On Feb 19, 2013 Bloomberg Visual Data published a graphic –Defense Budget at Center of Spending War– comparing U.S. Defense spending with the military expenditures of the other major spenders.
In his Feb. 12, 2013 State of the Union address, President Barack Obama declared the U.S. doesn’t have to mantain tens of thousands of troops to occupy nations or to respond to the evolving threat from new extremists. Cyber-attacks are the “rapidly growing threat,” he said.
Nevertheless, as Gopal Rutnam explains in his research for Bloomberg on the subject, the defense budget projected for the next fiscal year contains hundreds of billions of dollars for new generations of aircraft carriers and stealth fighters, tanks that even the Army says it doesn’t need and combat vehicles too heavy to maneuver in desert sands or cross most bridges in Asia, Africa or the Middle East.
“There’s a fundamental need to have a conversation about what kind of military we need to have and what we should expect it to do,” Andrew Bacevich, a West Point graduate and former Army colonel who now teaches at Boston University, said in an interview.
In the absence of such a conversation, the Pentagon faces the prospect of $500 billion in automatic cuts over the next decade, beginning March 1, with no consensus on what to trim.

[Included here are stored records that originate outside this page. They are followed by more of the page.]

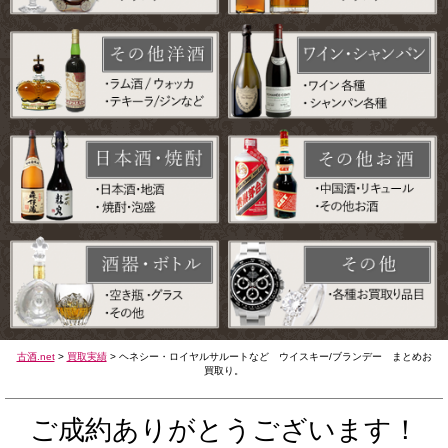
古酒.net
>
買取実績
>
ヘネシー・ロイヤルサルートなど ウイスキー/ブランデー まとめお
買取り。
ご成約ありがとうございます！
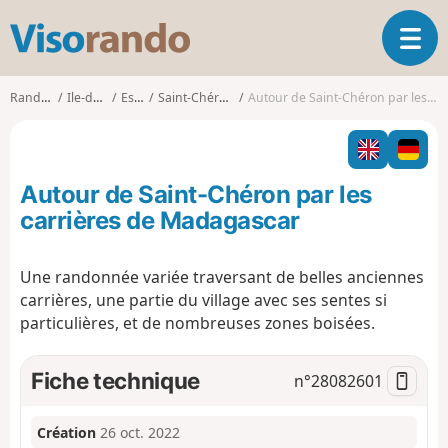
V
O
i
u
s
v
o
Randonnées
Ile-de-France
Essonne
Saint-Chéron (Essonne)
Autour de Saint-Chéron par les carrières de Madagascar
r
r
i
a
r
n
l
d
Autour de Saint-Chéron par les
a
o
n
carrières de Madagascar
a
v
Une randonnée variée traversant de belles anciennes
i
carrières, une partie du village avec ses sentes si
g
a
particulières, et de nombreuses zones boisées.
t
i
Fiche technique
n°
28082601
o
n
Création
26 oct. 2022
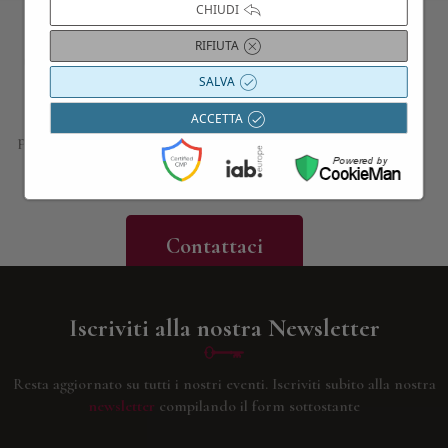
CHIUDI
RIFIUTA
Contattaci per maggiori informazioni
SALVA
Siamo a disposizione per approfondire i dettagli di tutte le
ACCETTA
proposte presentate; progettiamo esperienze, gite e viaggi su
misura, in base alle vostre esigenze e curiosità; troviamo le
migliori ville per indimenticabili soggiorni o eventi privati.
Contattaci
Iscriviti alla nostra Newsletter
Resta aggiornato su tutti i nostri eventi.
Iscriviti subito alla nostra
newsletter
compilando il form sottostante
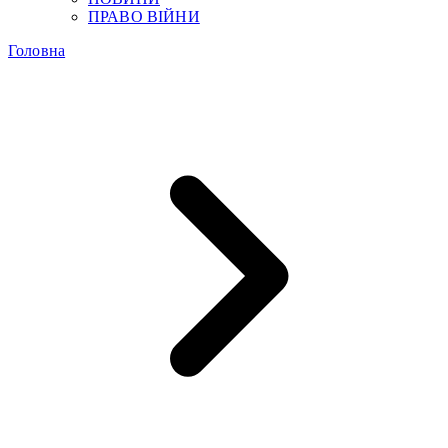
ПРАВО ВІЙНИ
Головна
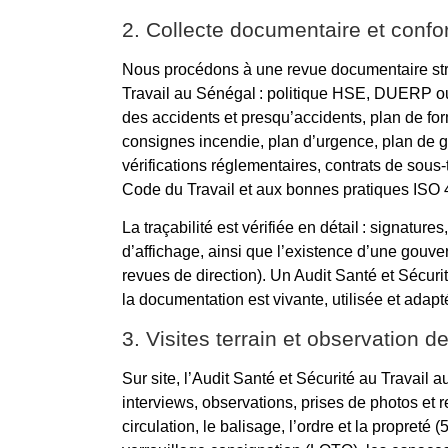
2. Collecte documentaire et confo
Nous procédons à une revue documentaire stru
Travail au Sénégal : politique HSE, DUERP ou 
des accidents et presqu’accidents, plan de form
consignes incendie, plan d’urgence, plan de g
vérifications réglementaires, contrats de sou
Code du Travail et aux bonnes pratiques ISO 45
La traçabilité est vérifiée en détail : signature
d’affichage, ainsi que l’existence d’une gouv
revues de direction). Un Audit Santé et Sécur
la documentation est vivante, utilisée et adapté
3. Visites terrain et observation 
Sur site, l’Audit Santé et Sécurité au Travail
interviews, observations, prises de photos et r
circulation, le balisage, l’ordre et la propreté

Instead, the budget is driven largely by champions of existing programs in Congress, the defense industry and the uniformed services. As a result, predicts Bacevich: “The behemoth of an entity called the Pentagon is not going to shrink.”
The cuts are especially painful for small companies, those who don’t have multiyear contracts with the Pentagon, but they are harming also the most important ones and could change in a very negative way, if they are maintained or increased, the biggest companies’ portfolios in the decade ahead.

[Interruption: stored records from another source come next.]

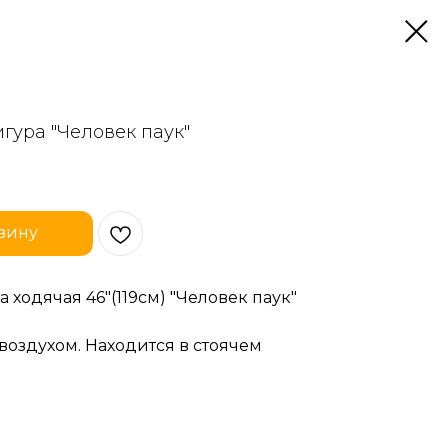
гура "Человек паук"
зину
а ходячая 46"(119см) "Человек паук"
воздухом. Находится в стоячем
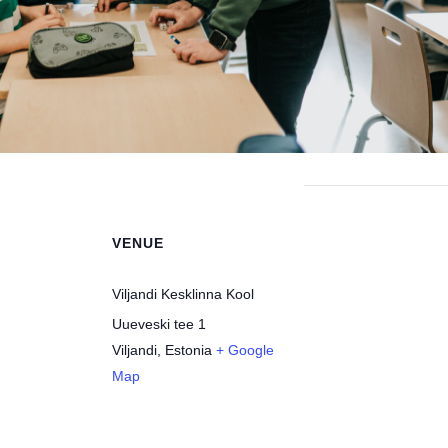
VENUE
Viljandi Kesklinna Kool
Uueveski tee 1
Viljandi
,
Estonia
+ Google
Map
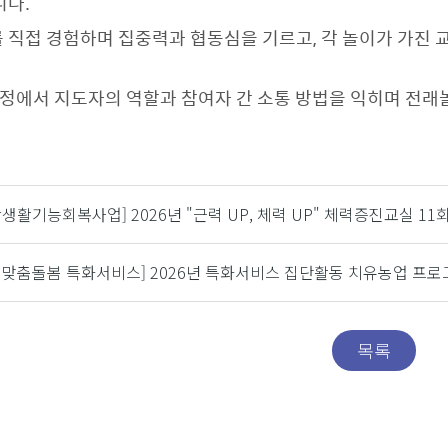
니다.
 직접 경험하며 집중력과 협동심을 기르고, 각 놀이가 가진 
 과정에서 지도자의 역할과 참여자 간 소통 방법을 익히며 전
강생활기능회복사업] 2026년 "근력 UP, 체력 UP" 체력증진교실 11
인맞춤돌봄 특화서비스] 2026년 특화서비스 집단활동 치유농업 프로
목록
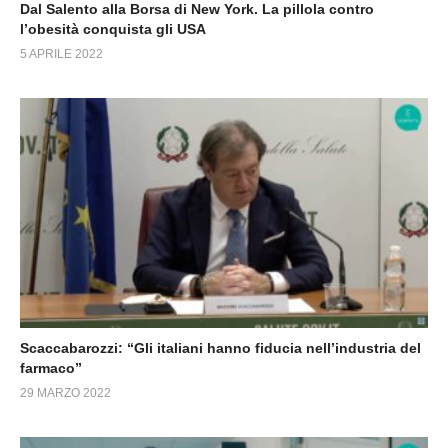
Dal Salento alla Borsa di New York. La pillola contro
l’obesità conquista gli USA
5 APRILE 2022
Scaccabarozzi: “Gli italiani hanno fiducia nell’industria del
farmaco”
29 MARZO 2022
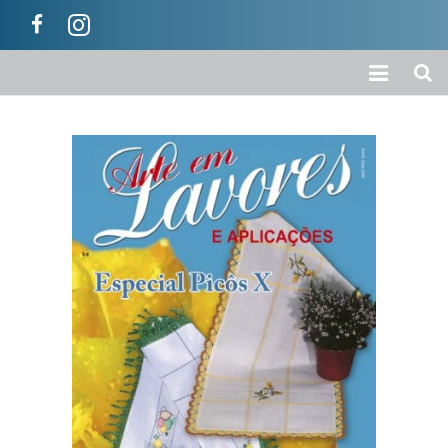
Início
A Empresa
Loja
Colecções
Categorias
Carrinho
Ajuda / Informações
Contactos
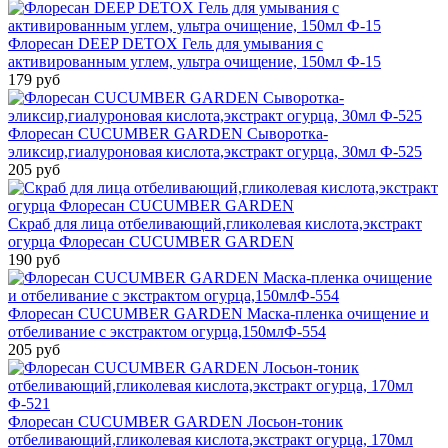
Флоресан DEEP DETOX Гель для умывания с
активированным углем, ультра очищение, 150мл Ф-15
179 руб
Флоресан CUCUMBER GARDEN Сыворотка-
эликсир,гиалуроновая кислота,экстракт огурца, 30мл Ф-525
205 руб
Скраб для лица отбеливающий,гликолевая кислота,экстракт
огурца Флоресан CUCUMBER GARDEN
190 руб
Флоресан CUCUMBER GARDEN Маска-пленка очищение и
отбеливание с экстрактом огурца,150млФ-554
205 руб
Флоресан CUCUMBER GARDEN Лосьон-тоник
отбеливающий,гликолевая кислота,экстракт огурца, 170мл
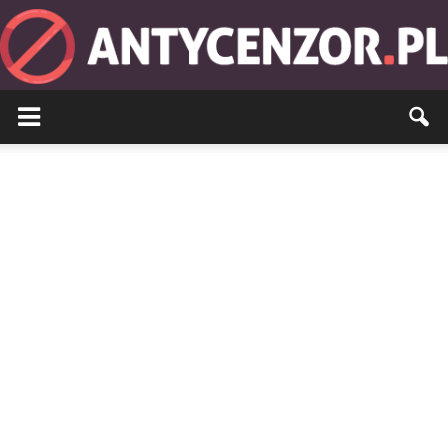
Antycenzor.pl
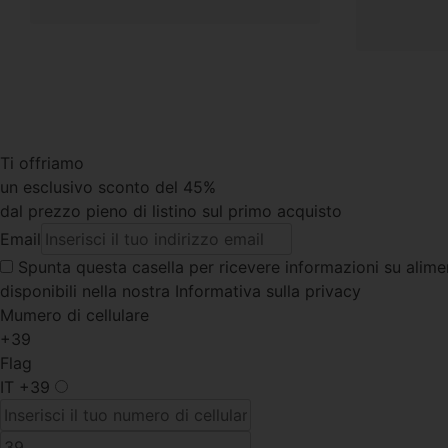
Ti offriamo
un esclusivo sconto del 45%
dal prezzo pieno di listino sul primo acquisto
Email
Spunta questa casella
per ricevere informazioni su alimen
disponibili nella nostra Informativa sulla privacy
Mumero di cellulare
+39
Flag
IT
+39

Pentagon spending cuts, should they remain in force over a decade, would mean “changes in the portfolios of Lockheed, Northrop Grumman, General Dynamics and Boeing,” the biggest U.S. defense contractors, Byron Callan, a defense analyst in Washington at Capital Alpha Partners LLC, said in an interview. “Five years from now they’ll look different.”
Information technology units may be spun off and then consolidated, while slow-growing operations such as shipbuilding and armored-vehicle manufacturing may end up in the hands of private equity investors, Callan said.
Under the headline Ten Giant Weapons in the Pentagon’s Shrinking Budget, Emma Fidel explained in 13 slides on Feb 19, 2913 in Bloomberg the impact of the cuts in key defense projects.
Some are over budget. Some are behind schedule. Some just don’t work. The U.S. military’s top weapons programs are among the world’s most high-tech and costliest systems, with estimated acquisition costs totaling $1.6 trillion through fiscal year 2013. Defense made up about 20 percent of all U.S. spending in 2012, according to the Congressional Budget Office. Congress approaches a March 1 deadline to avert spending cuts of $1.2 trillion over nine years, half from defense. Here, in ascending order by price, are 10 of the military’s most expensive weapons programs that could draw fire.
Fidel’s presentation is the first of a series of four articles on the subject.